Romania is a country located in the southeast of Central Europe, north of the Balkan Peninsula. The country borders Ukraine in the north and northeast, Moldova in the northeast, Hungary in the northwest, Serbia in the southwest, Bulgaria in the south. Romania has also a coast to the Black Sea in the east. Being a member of the European Union, the country has the 7th largest area and the 9th largest population among the EU countries. Romania is Bucharest, which is the largest city in Romania.
Since 1990, Romania's population has steadily declined, both due to out-migration and increased death and decreasing birth rates. The population of the country, which was 23.21 million people in 1990, decreased to 19.8 million people in 2016. Approximately 96% of the Romanian people are literate. Romania, where the average age is 39.7, has a younger population than Western European countries. In Romania, which is located in the southeast of Europe and is the second-largest market in Central and Eastern Europe after Poland, a major rural migration has occurred with the beginning of the industrialization process. Romania, which had severe wounds during the Second World War, entered a period of the great struggle to develop its economy. Romania, which started to adapt to the free market system after the December 1989 Revolution, attached importance to foreign trade for economic development. Many reforms have been made for this purpose.
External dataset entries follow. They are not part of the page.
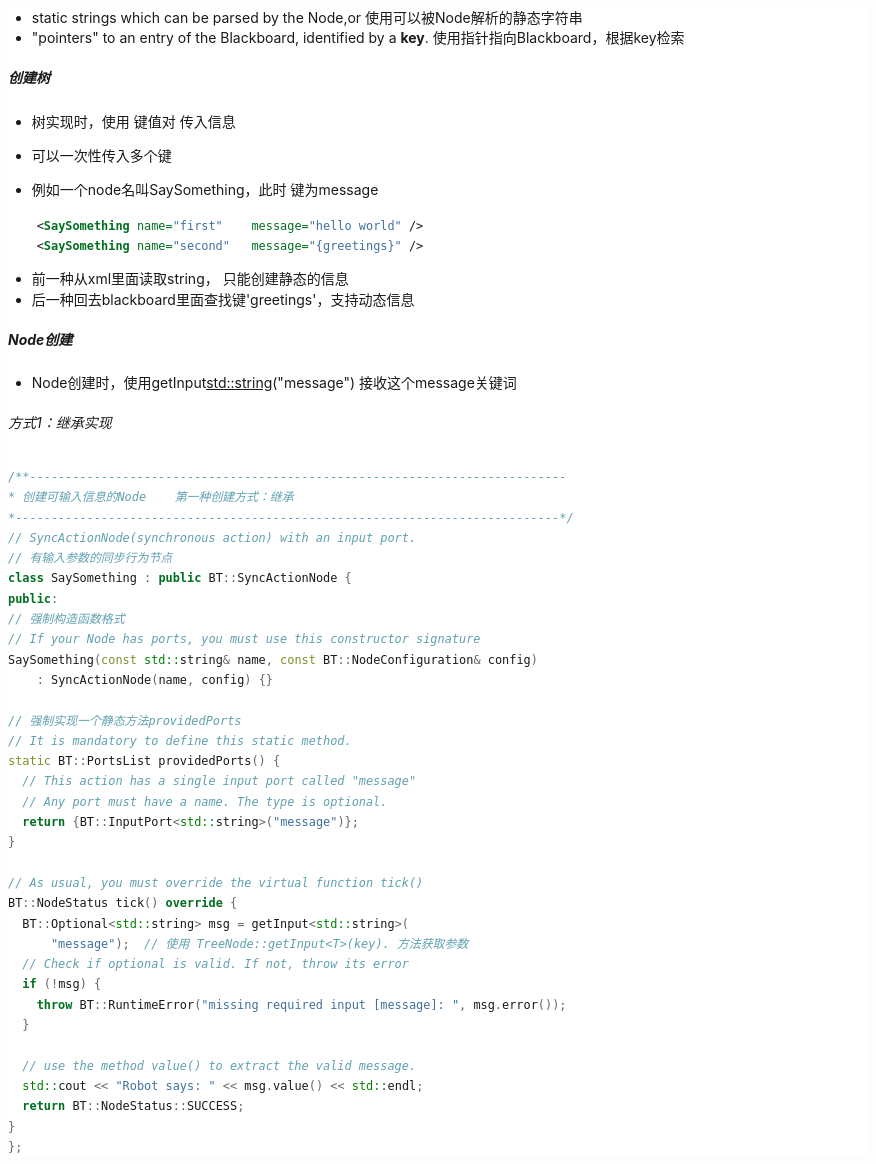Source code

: - static strings which can be parsed by the Node,or 使用可以被Node解析的静态字符串
- "pointers" to an entry of the Blackboard, identified by a **key**.  使用指针指向Blackboard，根据key检索

##### 创建树

- 树实现时，使用 键值对 传入信息
- 可以一次性传入多个键

- 例如一个node名叫SaySomething，此时 键为message

```xml
    <SaySomething name="first"    message="hello world" />
    <SaySomething name="second"   message="{greetings}" />
```

- 前一种从xml里面读取string， 只能创建静态的信息
- 后一种回去blackboard里面查找键'greetings'，支持动态信息

##### Node创建

- Node创建时，使用getInput<std::string>("message") 接收这个message关键词

###### 方式1：继承实现

  ```c++
/**---------------------------------------------------------------------------
 * 创建可输入信息的Node    第一种创建方式：继承
 *----------------------------------------------------------------------------*/
// SyncActionNode(synchronous action) with an input port.
// 有输入参数的同步行为节点
class SaySomething : public BT::SyncActionNode {
 public:
  // 强制构造函数格式
  // If your Node has ports, you must use this constructor signature
  SaySomething(const std::string& name, const BT::NodeConfiguration& config)
      : SyncActionNode(name, config) {}

  // 强制实现一个静态方法providedPorts
  // It is mandatory to define this static method.
  static BT::PortsList providedPorts() {
    // This action has a single input port called "message"
    // Any port must have a name. The type is optional.
    return {BT::InputPort<std::string>("message")};
  }

  // As usual, you must override the virtual function tick()
  BT::NodeStatus tick() override {
    BT::Optional<std::string> msg = getInput<std::string>(
        "message");  // 使用 TreeNode::getInput<T>(key). 方法获取参数
    // Check if optional is valid. If not, throw its error
    if (!msg) {
      throw BT::RuntimeError("missing required input [message]: ", msg.error());
    }

    // use the method value() to extract the valid message.
    std::cout << "Robot says: " << msg.value() << std::endl;
    return BT::NodeStatus::SUCCESS;
  }
};
  ```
There are various problems with the national economy. Tax revenues cannot reach a sufficient level due to problems such as large unregistered economy in the country, the high rural population that can contribute to the tax system at a low rate, and the inability to collect taxes regularly. For this reason, education, health, welfare, infrastructure, and security expenditures are not sufficient. Romania has the lowest per capita income among the Eastern European countries, the lowest standards in terms of environmental standards, the highest unpaid tax debts, and the lowest education expenditure. The tight commercial and financial ties that the country has established with the Eurozone make Romania's economy risky against the developments in this region.
More than 70% of Romanian exports are to the European Union. Approximately 82% of bank assets belong to the banks located in EU countries. The crisis in the EU continues to affect the Romanian economy, and foreign companies are reluctant to invest in Romania. The average growth rate of the country is expected to be around 3.4% in the 2017-2020 period. Turkish investments in Romania have reached a total of 6 Billion Dollars with those coming from third countries. Approximately 13,500 companies with Turkish capital operate in Romania. About $ 6.2 billion worth of projects have been realized in Romania by 90 Turkish contracting companies until today. There are 254 Romanian capital companies in Turkey by 2017. 17 of them operate in Izmir.
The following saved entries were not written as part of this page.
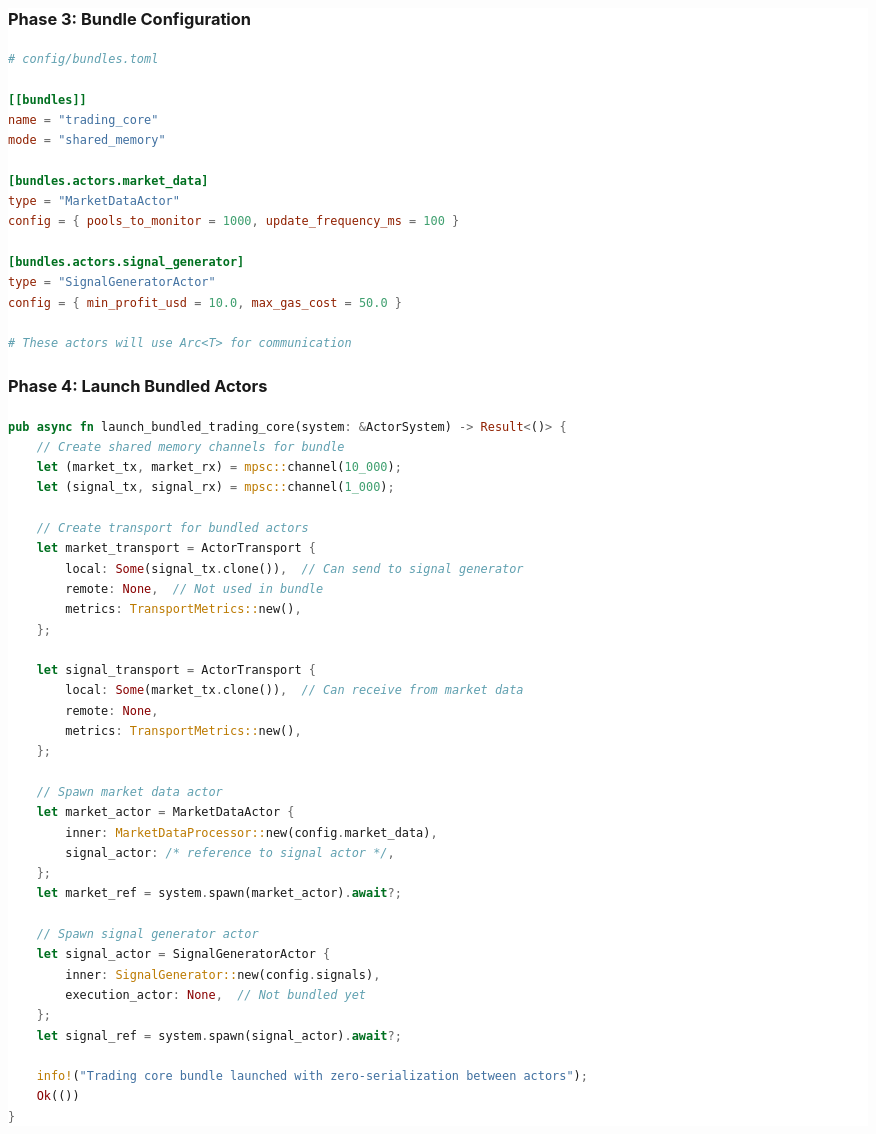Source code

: ### Phase 3: Bundle Configuration
```toml
# config/bundles.toml

[[bundles]]
name = "trading_core"
mode = "shared_memory"

[bundles.actors.market_data]
type = "MarketDataActor"
config = { pools_to_monitor = 1000, update_frequency_ms = 100 }

[bundles.actors.signal_generator]  
type = "SignalGeneratorActor"
config = { min_profit_usd = 10.0, max_gas_cost = 50.0 }

# These actors will use Arc<T> for communication
```

### Phase 4: Launch Bundled Actors
```rust
pub async fn launch_bundled_trading_core(system: &ActorSystem) -> Result<()> {
    // Create shared memory channels for bundle
    let (market_tx, market_rx) = mpsc::channel(10_000);
    let (signal_tx, signal_rx) = mpsc::channel(1_000);
    
    // Create transport for bundled actors
    let market_transport = ActorTransport {
        local: Some(signal_tx.clone()),  // Can send to signal generator
        remote: None,  // Not used in bundle
        metrics: TransportMetrics::new(),
    };
    
    let signal_transport = ActorTransport {
        local: Some(market_tx.clone()),  // Can receive from market data
        remote: None,
        metrics: TransportMetrics::new(),
    };
    
    // Spawn market data actor
    let market_actor = MarketDataActor {
        inner: MarketDataProcessor::new(config.market_data),
        signal_actor: /* reference to signal actor */,
    };
    let market_ref = system.spawn(market_actor).await?;
    
    // Spawn signal generator actor
    let signal_actor = SignalGeneratorActor {
        inner: SignalGenerator::new(config.signals),
        execution_actor: None,  // Not bundled yet
    };
    let signal_ref = system.spawn(signal_actor).await?;
    
    info!("Trading core bundle launched with zero-serialization between actors");
    Ok(())
}
```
Opportunities in the Romanian Market:
- Agriculture and Livestock
Romania has rich agricultural lands and the lands of the country are suitable for growing a wide range of products. Since 1989, most of the privatization has been carried out in the agricultural sector. Between 1989-2004, 85% of arable lands and 98% of the livestock sector were privatized. Nevertheless, the agricultural sector was still inefficient among the new EU member states. After the communist era, 80% of the total arable lands were redistributed to the private sector as parcels in limited sizes, but until 2000, the size of only 2% of the farms exceeded 10 hectares. The slow progress of the fragmentation and merging activities that have been experienced as a result of redistribution of the lands to their former owners have also slowed down the mechanization and hence the development in the sector. The main agricultural products produced in the country are corn, wheat, potato, sunflower seed (kernel), barley, tomato, grape, apple, cabbage, and sugar beet. In animal products, chicken, sheep, pig, and cattle raising stand out.
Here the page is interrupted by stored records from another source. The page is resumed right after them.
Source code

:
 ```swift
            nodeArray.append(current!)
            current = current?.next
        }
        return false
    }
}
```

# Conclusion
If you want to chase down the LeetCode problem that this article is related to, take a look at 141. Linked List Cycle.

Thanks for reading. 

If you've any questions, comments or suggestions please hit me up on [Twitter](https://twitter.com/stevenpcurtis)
The industry and manufacturing sector have been in trouble due to technological obsolescence and the aging of the facilities in the metallurgy, heavy industry. The practice of gathering the manufacturing industry facilities together during the communist period left the country along with the old and bulky industrial facilities in the post-revolution period. Closing inefficient factories and modernizing others have weakened the industry at first, but it resulted in favorable outcomes in the industry with a 25% increase between 2000-2004. The pace of privatization, which progressed slowly until the beginning of the 2000s, accelerated since 2001 and increased foreign investments, making it possible to modernize extensively. The main industrial products consisted of textiles, shoes, tires, cement, crude steel, household consumables, passenger cars, tractors, wine, and beer. The fastest-growing branches of industry in the early 2000s were automobile production and pharmaceutical products production, both of which were significantly supported by foreign direct investments. In recent years, some export products such as shoes and textiles have been negatively affected by competition with developed countries. The construction industry, which was adversely affected by the economic recession in the 1990s, started to develop by increasing housing demand, installment sales, road construction, and tourist facilities since the beginning of the 2000s, and this trend is expected to continue.
Foreign Trade of Romania
Romania’s Global Export
As you can see in the graphic below, while Romania's global export was 40 billion dollars in 2007, it appears to be 78 billion dollars by 2019 even though there are various fluctuations in the process.
Romania’s Global Import
When we analyze the import figures of Romania, we see that the import value, which was 70 billion dollars in 2007, reached 98 billion dollars in 2019.